• YOUR OBJECTIVE:
Copy every line of text in the data below word for word, leaving out the pictures.

• AVAILABLE DATA:
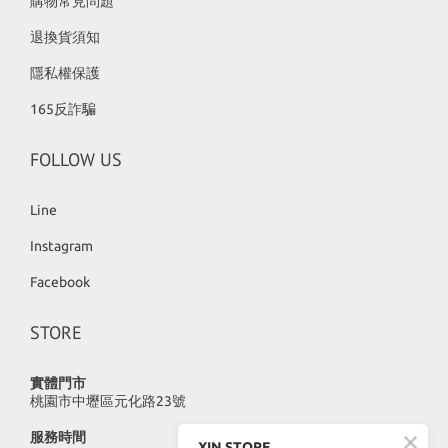
購物常見問題
退換貨須知
隱私權保護
165反詐騙
FOLLOW US
Line
Instagram
Facebook
STORE
實體門市
桃園市中壢區元化路23號
服務時間
XIN STORE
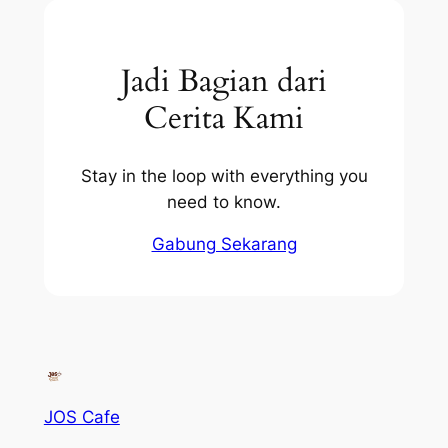
Jadi Bagian dari
Cerita Kami
Stay in the loop with everything you
need to know.
Gabung Sekarang
JOS Cafe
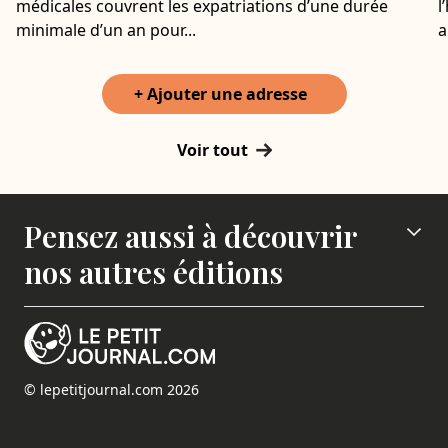
médicales couvrent les expatriations d’une durée
l
minimale d’un an pour...
a
+ Ajouter une adresse
Voir tout
Pensez aussi à découvrir
nos autres éditions
© lepetitjournal.com 2026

• EXERCISE RESULT:
購物常見問題
退換貨須知
隱私權保護
165反詐騙
FOLLOW US
Line
Instagram
Facebook
STORE
實體門市
桃園市中壢區元化路23號
服務時間
XIN STORE
Jadi Bagian dari
Cerita Kami
Stay in the loop with everything you
need to know.
Gabung Sekarang
JOS Cafe
médicales couvrent les expatriations d’une durée
l
minimale d’un an pour...
a
+ Ajouter une adresse
Voir tout
Pensez aussi à découvrir
nos autres éditions
© lepetitjournal.com 2026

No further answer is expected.